I had always held the belief, and quite strongly I must admit, to the philosophy that one must never take any action, any and all action, without great deliberation and thought. Thoughtless actions, I believed, created unintended consequences, and more often than not these consequences were invariably of the unpleasant kind. Were one not careful one could end up taking thoughtless actions and creating unintended consequence, only to take more actions, equally thoughtless naturally, to mitigate those consequences, and so on in an endless spiral of action and consequence cycle.
It is all very well, this theory of thoughtful actions and its ability to prevent unintended consequences, but does following this theory to the letter cause one to forfeit something in life? In other words, is there an unintended consequence associated with premeditated actions, the kind that deliberation is precisely meant to avert? After some thought on this matter, I have arrived at a different and rather surprising conclusion.

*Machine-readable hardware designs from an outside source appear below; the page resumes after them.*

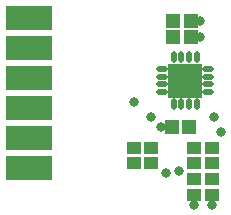
<source format=gts>
G04 Layer_Color=20142*
%FSLAX25Y25*%
%MOIN*%
G70*
G01*
G75*
%ADD31R,0.15800X0.08400*%
%ADD32R,0.04540X0.04934*%
%ADD33R,0.11181X0.11181*%
%ADD34O,0.01929X0.03898*%
%ADD35O,0.03898X0.01929*%
%ADD36R,0.04540X0.03950*%
%ADD37C,0.02769*%
%ADD38C,0.03200*%
D31*
X112500Y435000D02*
D03*
Y445000D02*
D03*
Y485000D02*
D03*
Y475000D02*
D03*
Y465000D02*
D03*
Y455000D02*
D03*
D32*
X160583Y478500D02*
D03*
X166291D02*
D03*
X160583Y484000D02*
D03*
X166291D02*
D03*
X165791Y448500D02*
D03*
X160083D02*
D03*
D33*
X164437Y464000D02*
D03*
D34*
X160598Y471776D02*
D03*
X163157D02*
D03*
X165717D02*
D03*
X168276D02*
D03*
Y456224D02*
D03*
X165717D02*
D03*
X163157D02*
D03*
X160598D02*
D03*
D35*
X172213Y467839D02*
D03*
Y465279D02*
D03*
Y462720D02*
D03*
Y460161D02*
D03*
X156661D02*
D03*
Y462720D02*
D03*
Y465279D02*
D03*
Y467839D02*
D03*
D36*
X173437Y425941D02*
D03*
Y431059D02*
D03*
X167437Y425941D02*
D03*
Y431059D02*
D03*
X173437Y436441D02*
D03*
Y441559D02*
D03*
X167437Y436441D02*
D03*
Y441559D02*
D03*
X147437Y441559D02*
D03*
Y436441D02*
D03*
X152937Y441559D02*
D03*
Y436441D02*
D03*
D37*
X168374Y460063D02*
D03*
X164437D02*
D03*
X160500D02*
D03*
X168374Y464000D02*
D03*
X164437D02*
D03*
X160500D02*
D03*
X168374Y467937D02*
D03*
X164437D02*
D03*
X160500D02*
D03*
D38*
X169437Y484000D02*
D03*
Y478500D02*
D03*
X156437Y448500D02*
D03*
X167437Y422500D02*
D03*
X173437D02*
D03*
X147437Y457000D02*
D03*
X152937Y452000D02*
D03*
X162437Y434000D02*
D03*
X176500Y446750D02*
D03*
X174000Y451750D02*
D03*
X158000Y433250D02*
D03*
M02*

</source>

One must never devote too much thought to everything, particularly to matter of the heart. While many things in life are worth great thought, and I whole-heartedly endorse thought, it does have the nasty habit of killing spontaneity, and nothing is more unglamorous and tedious than premeditated actions. To be sure, too much thought can indeed rob life of joy. Consider all the portraits that you have seen of great thinkers - from Aristotle to Socrates, from Hume to Leibnitz to Kant – one cannot recall even a hint of a smile on any of their thoughtful faces. Regrettably, too much thought can have that unfortunate effect on one. It is wonderful to ponder our actions, to analyze and dissect them, but the conclusions drawn should be left strictly as lessons for the future generations to follow. To quote Oscar Wilde, "I always pass on good advice. It is the only thing to do with it. It is never of any use to oneself."